I admit I'm one of those "best notes" people, in that I have my own criteria or "subset" as you put it, in choosing notes.  The challenge then, for me, is to beat the averages which I have consistently done for 2 1/2 years now.  This is a hobby for me, so I've mostly enjoyed the note selection process and I still do most of it manually.  I have been using filters at LC somewhat the last several months though as it has become increasing difficult to get those "best" notes if you're not fast enough.  But I use no filters at Prosper, and still hand pick (after using a general filter) all my notes at LC.

So personally I do think there is a subset within note grades (that's just my opinion) that can outperform the average in that grade.  I have nowhere near the skill set of many here who can run numbers, accurately configure probabilities, or create API's or other software, but I still do okay.

I have 3 P2P accounts, and even with the many defaults I get because of my high risk exposure, my current combined weighted average return for those accounts is currently 14.72%.  I've hovered around 15% for the last year and am currently at about the lowest return rate I've been at in 2 1/2 years.  The first notes I purchased will start paying off in the next 6 months (for those that go full term), and my 3 year experiment with P2P should yield some interesting results.  I am impressed with it so far.

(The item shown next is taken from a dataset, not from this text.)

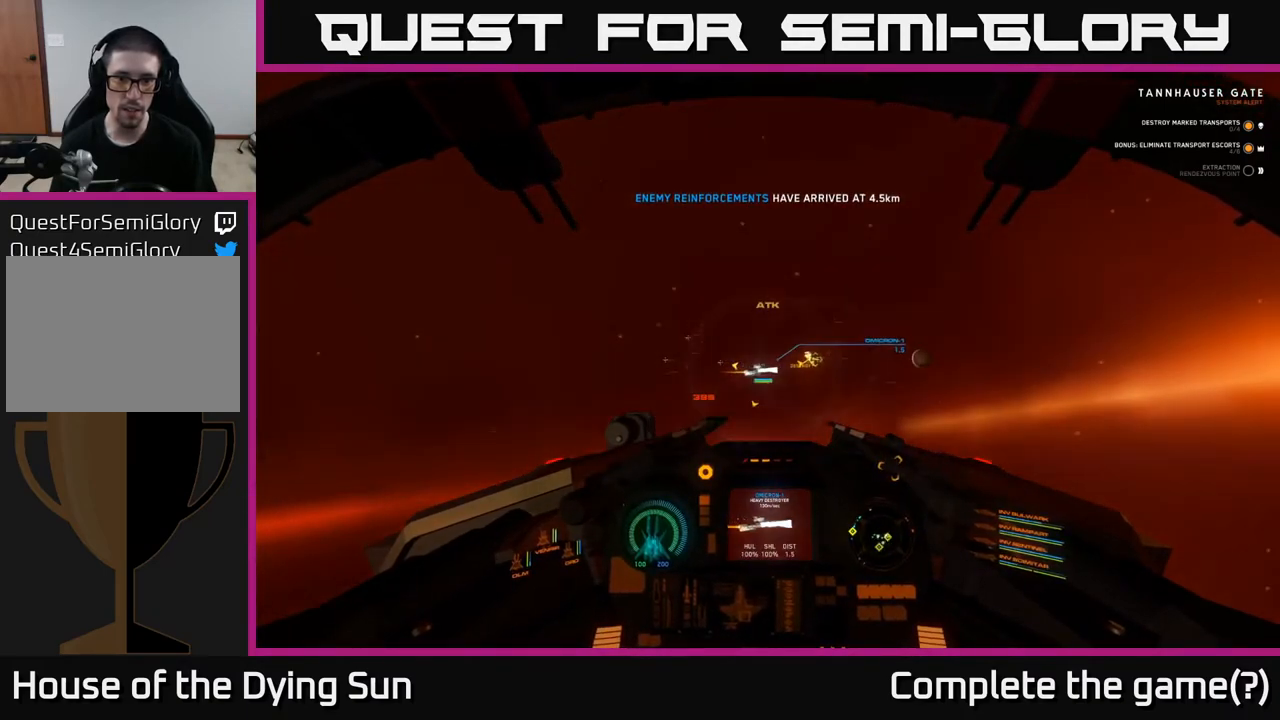
{"buttons": [], "left_stick": "center", "right_stick": "center", "events": [[17, "Y", "down"], [83, "Y", "up"], [217, "right_stick", "right"], [500, "right_stick", "center"]]}
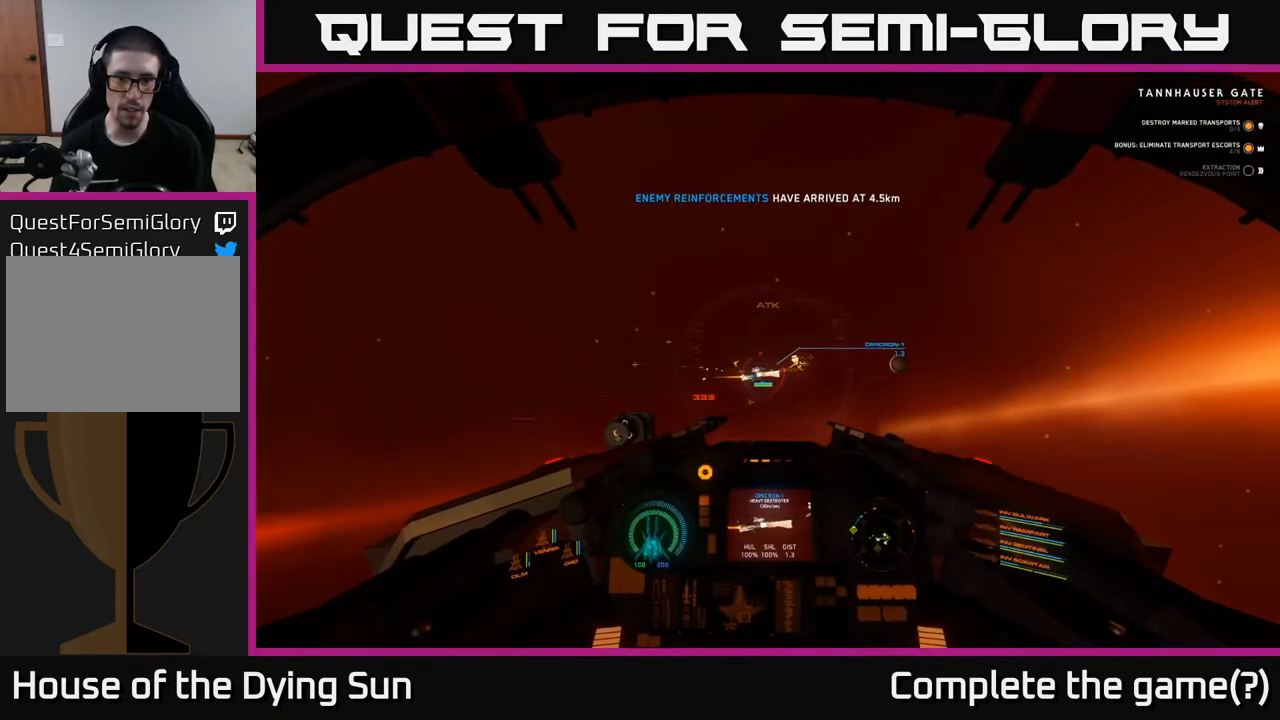
{"buttons": ["R2"], "left_stick": "center", "right_stick": "center", "events": [[50, "L2", "down"], [117, "right_stick", "right"], [150, "L2", "up"], [350, "right_stick", "center"], [467, "R2", "down"]]}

Maybe I've been lucky, maybe I've stumbled on some skillset I don't know I have yet, or who knows what, but I will continue doing what I'm doing as long as I continue to get these results, which means that I believe there is a subset of notes that will outperform the averages. 

All that said, I don't like all the defaults I get, I hate when borrowers make less than 10 payments, and in some cases they make only 1 or 2 payments and then pay off the note - those things waste my time and frustrate me, but I've learned that it's just part of the game and you have to accept it.

Again, great question........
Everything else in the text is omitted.